(Data for processing)

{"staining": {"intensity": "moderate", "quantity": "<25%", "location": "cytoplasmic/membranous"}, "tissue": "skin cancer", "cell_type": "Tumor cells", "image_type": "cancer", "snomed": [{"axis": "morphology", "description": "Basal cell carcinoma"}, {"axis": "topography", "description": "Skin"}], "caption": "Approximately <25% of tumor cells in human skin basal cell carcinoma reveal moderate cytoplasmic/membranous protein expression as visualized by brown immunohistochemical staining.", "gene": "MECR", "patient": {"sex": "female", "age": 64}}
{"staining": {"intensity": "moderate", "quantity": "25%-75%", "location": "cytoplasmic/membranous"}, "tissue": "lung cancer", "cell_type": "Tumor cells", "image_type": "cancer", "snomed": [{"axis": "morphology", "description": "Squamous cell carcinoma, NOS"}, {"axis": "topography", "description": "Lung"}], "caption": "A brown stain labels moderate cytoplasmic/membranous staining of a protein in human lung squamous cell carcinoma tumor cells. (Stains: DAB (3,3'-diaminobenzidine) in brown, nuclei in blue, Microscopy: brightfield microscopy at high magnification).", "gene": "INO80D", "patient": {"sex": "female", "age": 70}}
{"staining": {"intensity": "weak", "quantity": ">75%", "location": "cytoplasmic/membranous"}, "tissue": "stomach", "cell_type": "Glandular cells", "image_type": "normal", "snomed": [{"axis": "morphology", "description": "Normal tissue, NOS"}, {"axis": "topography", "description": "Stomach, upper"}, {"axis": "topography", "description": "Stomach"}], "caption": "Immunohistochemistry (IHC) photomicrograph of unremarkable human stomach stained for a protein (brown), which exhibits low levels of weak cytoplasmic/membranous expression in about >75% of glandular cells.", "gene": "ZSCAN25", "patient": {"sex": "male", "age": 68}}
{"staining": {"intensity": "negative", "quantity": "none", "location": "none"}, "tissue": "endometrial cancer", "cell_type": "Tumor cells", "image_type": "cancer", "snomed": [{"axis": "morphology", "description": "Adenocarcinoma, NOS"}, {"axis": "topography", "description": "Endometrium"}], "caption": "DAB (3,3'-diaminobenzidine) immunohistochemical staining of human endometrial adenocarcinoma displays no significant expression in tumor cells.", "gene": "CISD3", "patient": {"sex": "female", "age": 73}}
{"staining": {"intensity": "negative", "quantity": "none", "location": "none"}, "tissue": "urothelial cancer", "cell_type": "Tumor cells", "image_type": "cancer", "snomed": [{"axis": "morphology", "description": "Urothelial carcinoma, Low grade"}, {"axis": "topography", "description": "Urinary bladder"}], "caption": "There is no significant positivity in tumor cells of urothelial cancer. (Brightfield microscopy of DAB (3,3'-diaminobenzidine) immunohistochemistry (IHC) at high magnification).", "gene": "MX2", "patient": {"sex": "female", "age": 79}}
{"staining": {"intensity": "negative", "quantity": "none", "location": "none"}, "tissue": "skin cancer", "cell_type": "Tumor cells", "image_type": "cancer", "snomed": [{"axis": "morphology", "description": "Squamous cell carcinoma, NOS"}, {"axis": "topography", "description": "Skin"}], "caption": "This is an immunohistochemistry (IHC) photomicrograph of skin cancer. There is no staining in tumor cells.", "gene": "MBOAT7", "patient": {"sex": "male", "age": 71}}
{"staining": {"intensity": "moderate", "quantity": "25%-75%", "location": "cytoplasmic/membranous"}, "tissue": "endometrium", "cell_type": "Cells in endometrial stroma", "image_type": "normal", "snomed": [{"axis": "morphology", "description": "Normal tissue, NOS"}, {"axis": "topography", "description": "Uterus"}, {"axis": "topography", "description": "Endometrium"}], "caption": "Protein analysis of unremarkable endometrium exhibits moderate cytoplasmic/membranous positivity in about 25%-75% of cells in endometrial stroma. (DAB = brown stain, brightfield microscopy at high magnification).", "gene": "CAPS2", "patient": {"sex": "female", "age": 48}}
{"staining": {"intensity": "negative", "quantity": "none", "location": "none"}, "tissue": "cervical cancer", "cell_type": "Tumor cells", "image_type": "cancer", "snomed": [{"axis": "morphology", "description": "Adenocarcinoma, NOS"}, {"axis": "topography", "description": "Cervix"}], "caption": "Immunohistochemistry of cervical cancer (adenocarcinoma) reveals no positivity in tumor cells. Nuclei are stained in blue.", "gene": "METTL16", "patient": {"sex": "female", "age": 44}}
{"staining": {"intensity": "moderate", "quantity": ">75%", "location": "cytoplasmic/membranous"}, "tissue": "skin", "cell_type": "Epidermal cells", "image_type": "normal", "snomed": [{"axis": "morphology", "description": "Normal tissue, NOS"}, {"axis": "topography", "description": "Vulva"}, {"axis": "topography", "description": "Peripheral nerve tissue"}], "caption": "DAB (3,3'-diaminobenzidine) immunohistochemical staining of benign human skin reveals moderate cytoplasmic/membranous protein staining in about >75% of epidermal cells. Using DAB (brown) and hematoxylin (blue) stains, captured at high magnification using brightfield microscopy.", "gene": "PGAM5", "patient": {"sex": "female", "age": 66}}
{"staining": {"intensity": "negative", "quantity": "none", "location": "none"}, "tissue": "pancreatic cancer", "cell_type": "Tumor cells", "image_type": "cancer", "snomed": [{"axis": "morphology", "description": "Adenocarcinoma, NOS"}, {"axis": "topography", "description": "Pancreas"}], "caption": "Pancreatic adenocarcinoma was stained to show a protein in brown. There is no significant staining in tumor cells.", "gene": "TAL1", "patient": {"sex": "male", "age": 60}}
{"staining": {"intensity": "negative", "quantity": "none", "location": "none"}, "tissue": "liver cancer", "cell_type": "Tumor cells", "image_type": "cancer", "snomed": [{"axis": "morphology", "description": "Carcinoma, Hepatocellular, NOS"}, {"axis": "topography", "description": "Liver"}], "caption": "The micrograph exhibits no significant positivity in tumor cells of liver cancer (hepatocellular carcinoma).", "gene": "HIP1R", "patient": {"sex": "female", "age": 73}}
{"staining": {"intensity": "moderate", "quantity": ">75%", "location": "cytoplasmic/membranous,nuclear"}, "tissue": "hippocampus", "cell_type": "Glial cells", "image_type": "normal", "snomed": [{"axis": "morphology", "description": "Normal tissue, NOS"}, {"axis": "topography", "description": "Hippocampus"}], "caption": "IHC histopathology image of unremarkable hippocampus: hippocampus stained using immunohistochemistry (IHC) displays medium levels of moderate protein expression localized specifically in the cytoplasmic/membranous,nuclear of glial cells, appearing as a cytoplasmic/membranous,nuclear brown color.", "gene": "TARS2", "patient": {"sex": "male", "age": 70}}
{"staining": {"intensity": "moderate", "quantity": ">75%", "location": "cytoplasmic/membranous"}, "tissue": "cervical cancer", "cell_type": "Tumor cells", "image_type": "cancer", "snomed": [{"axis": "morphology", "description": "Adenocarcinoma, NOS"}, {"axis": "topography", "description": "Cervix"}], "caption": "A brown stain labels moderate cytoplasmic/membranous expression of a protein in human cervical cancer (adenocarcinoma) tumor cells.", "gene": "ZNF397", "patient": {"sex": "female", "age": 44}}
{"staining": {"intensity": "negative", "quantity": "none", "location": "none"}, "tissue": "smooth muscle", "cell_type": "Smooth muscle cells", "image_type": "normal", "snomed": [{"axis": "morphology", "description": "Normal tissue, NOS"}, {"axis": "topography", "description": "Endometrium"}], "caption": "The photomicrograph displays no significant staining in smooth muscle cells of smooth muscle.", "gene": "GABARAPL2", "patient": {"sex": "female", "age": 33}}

(End Data for processing)

## Task objective
Set down the whole listing again, exactly as it was given.

## Answer to this problem
{"staining": {"intensity": "moderate", "quantity": "<25%", "location": "cytoplasmic/membranous"}, "tissue": "skin cancer", "cell_type": "Tumor cells", "image_type": "cancer", "snomed": [{"axis": "morphology", "description": "Basal cell carcinoma"}, {"axis": "topography", "description": "Skin"}], "caption": "Approximately <25% of tumor cells in human skin basal cell carcinoma reveal moderate cytoplasmic/membranous protein expression as visualized by brown immunohistochemical staining.", "gene": "MECR", "patient": {"sex": "female", "age": 64}}
{"staining": {"intensity": "moderate", "quantity": "25%-75%", "location": "cytoplasmic/membranous"}, "tissue": "lung cancer", "cell_type": "Tumor cells", "image_type": "cancer", "snomed": [{"axis": "morphology", "description": "Squamous cell carcinoma, NOS"}, {"axis": "topography", "description": "Lung"}], "caption": "A brown stain labels moderate cytoplasmic/membranous staining of a protein in human lung squamous cell carcinoma tumor cells. (Stains: DAB (3,3'-diaminobenzidine) in brown, nuclei in blue, Microscopy: brightfield microscopy at high magnification).", "gene": "INO80D", "patient": {"sex": "female", "age": 70}}
{"staining": {"intensity": "weak", "quantity": ">75%", "location": "cytoplasmic/membranous"}, "tissue": "stomach", "cell_type": "Glandular cells", "image_type": "normal", "snomed": [{"axis": "morphology", "description": "Normal tissue, NOS"}, {"axis": "topography", "description": "Stomach, upper"}, {"axis": "topography", "description": "Stomach"}], "caption": "Immunohistochemistry (IHC) photomicrograph of unremarkable human stomach stained for a protein (brown), which exhibits low levels of weak cytoplasmic/membranous expression in about >75% of glandular cells.", "gene": "ZSCAN25", "patient": {"sex": "male", "age": 68}}
{"staining": {"intensity": "negative", "quantity": "none", "location": "none"}, "tissue": "endometrial cancer", "cell_type": "Tumor cells", "image_type": "cancer", "snomed": [{"axis": "morphology", "description": "Adenocarcinoma, NOS"}, {"axis": "topography", "description": "Endometrium"}], "caption": "DAB (3,3'-diaminobenzidine) immunohistochemical staining of human endometrial adenocarcinoma displays no significant expression in tumor cells.", "gene": "CISD3", "patient": {"sex": "female", "age": 73}}
{"staining": {"intensity": "negative", "quantity": "none", "location": "none"}, "tissue": "urothelial cancer", "cell_type": "Tumor cells", "image_type": "cancer", "snomed": [{"axis": "morphology", "description": "Urothelial carcinoma, Low grade"}, {"axis": "topography", "description": "Urinary bladder"}], "caption": "There is no significant positivity in tumor cells of urothelial cancer. (Brightfield microscopy of DAB (3,3'-diaminobenzidine) immunohistochemistry (IHC) at high magnification).", "gene": "MX2", "patient": {"sex": "female", "age": 79}}
{"staining": {"intensity": "negative", "quantity": "none", "location": "none"}, "tissue": "skin cancer", "cell_type": "Tumor cells", "image_type": "cancer", "snomed": [{"axis": "morphology", "description": "Squamous cell carcinoma, NOS"}, {"axis": "topography", "description": "Skin"}], "caption": "This is an immunohistochemistry (IHC) photomicrograph of skin cancer. There is no staining in tumor cells.", "gene": "MBOAT7", "patient": {"sex": "male", "age": 71}}
{"staining": {"intensity": "moderate", "quantity": "25%-75%", "location": "cytoplasmic/membranous"}, "tissue": "endometrium", "cell_type": "Cells in endometrial stroma", "image_type": "normal", "snomed": [{"axis": "morphology", "description": "Normal tissue, NOS"}, {"axis": "topography", "description": "Uterus"}, {"axis": "topography", "description": "Endometrium"}], "caption": "Protein analysis of unremarkable endometrium exhibits moderate cytoplasmic/membranous positivity in about 25%-75% of cells in endometrial stroma. (DAB = brown stain, brightfield microscopy at high magnification).", "gene": "CAPS2", "patient": {"sex": "female", "age": 48}}
{"staining": {"intensity": "negative", "quantity": "none", "location": "none"}, "tissue": "cervical cancer", "cell_type": "Tumor cells", "image_type": "cancer", "snomed": [{"axis": "morphology", "description": "Adenocarcinoma, NOS"}, {"axis": "topography", "description": "Cervix"}], "caption": "Immunohistochemistry of cervical cancer (adenocarcinoma) reveals no positivity in tumor cells. Nuclei are stained in blue.", "gene": "METTL16", "patient": {"sex": "female", "age": 44}}
{"staining": {"intensity": "moderate", "quantity": ">75%", "location": "cytoplasmic/membranous"}, "tissue": "skin", "cell_type": "Epidermal cells", "image_type": "normal", "snomed": [{"axis": "morphology", "description": "Normal tissue, NOS"}, {"axis": "topography", "description": "Vulva"}, {"axis": "topography", "description": "Peripheral nerve tissue"}], "caption": "DAB (3,3'-diaminobenzidine) immunohistochemical staining of benign human skin reveals moderate cytoplasmic/membranous protein staining in about >75% of epidermal cells. Using DAB (brown) and hematoxylin (blue) stains, captured at high magnification using brightfield microscopy.", "gene": "PGAM5", "patient": {"sex": "female", "age": 66}}
{"staining": {"intensity": "negative", "quantity": "none", "location": "none"}, "tissue": "pancreatic cancer", "cell_type": "Tumor cells", "image_type": "cancer", "snomed": [{"axis": "morphology", "description": "Adenocarcinoma, NOS"}, {"axis": "topography", "description": "Pancreas"}], "caption": "Pancreatic adenocarcinoma was stained to show a protein in brown. There is no significant staining in tumor cells.", "gene": "TAL1", "patient": {"sex": "male", "age": 60}}
{"staining": {"intensity": "negative", "quantity": "none", "location": "none"}, "tissue": "liver cancer", "cell_type": "Tumor cells", "image_type": "cancer", "snomed": [{"axis": "morphology", "description": "Carcinoma, Hepatocellular, NOS"}, {"axis": "topography", "description": "Liver"}], "caption": "The micrograph exhibits no significant positivity in tumor cells of liver cancer (hepatocellular carcinoma).", "gene": "HIP1R", "patient": {"sex": "female", "age": 73}}
{"staining": {"intensity": "moderate", "quantity": ">75%", "location": "cytoplasmic/membranous,nuclear"}, "tissue": "hippocampus", "cell_type": "Glial cells", "image_type": "normal", "snomed": [{"axis": "morphology", "description": "Normal tissue, NOS"}, {"axis": "topography", "description": "Hippocampus"}], "caption": "IHC histopathology image of unremarkable hippocampus: hippocampus stained using immunohistochemistry (IHC) displays medium levels of moderate protein expression localized specifically in the cytoplasmic/membranous,nuclear of glial cells, appearing as a cytoplasmic/membranous,nuclear brown color.", "gene": "TARS2", "patient": {"sex": "male", "age": 70}}
{"staining": {"intensity": "moderate", "quantity": ">75%", "location": "cytoplasmic/membranous"}, "tissue": "cervical cancer", "cell_type": "Tumor cells", "image_type": "cancer", "snomed": [{"axis": "morphology", "description": "Adenocarcinoma, NOS"}, {"axis": "topography", "description": "Cervix"}], "caption": "A brown stain labels moderate cytoplasmic/membranous expression of a protein in human cervical cancer (adenocarcinoma) tumor cells.", "gene": "ZNF397", "patient": {"sex": "female", "age": 44}}
{"staining": {"intensity": "negative", "quantity": "none", "location": "none"}, "tissue": "smooth muscle", "cell_type": "Smooth muscle cells", "image_type": "normal", "snomed": [{"axis": "morphology", "description": "Normal tissue, NOS"}, {"axis": "topography", "description": "Endometrium"}], "caption": "The photomicrograph displays no significant staining in smooth muscle cells of smooth muscle.", "gene": "GABARAPL2", "patient": {"sex": "female", "age": 33}}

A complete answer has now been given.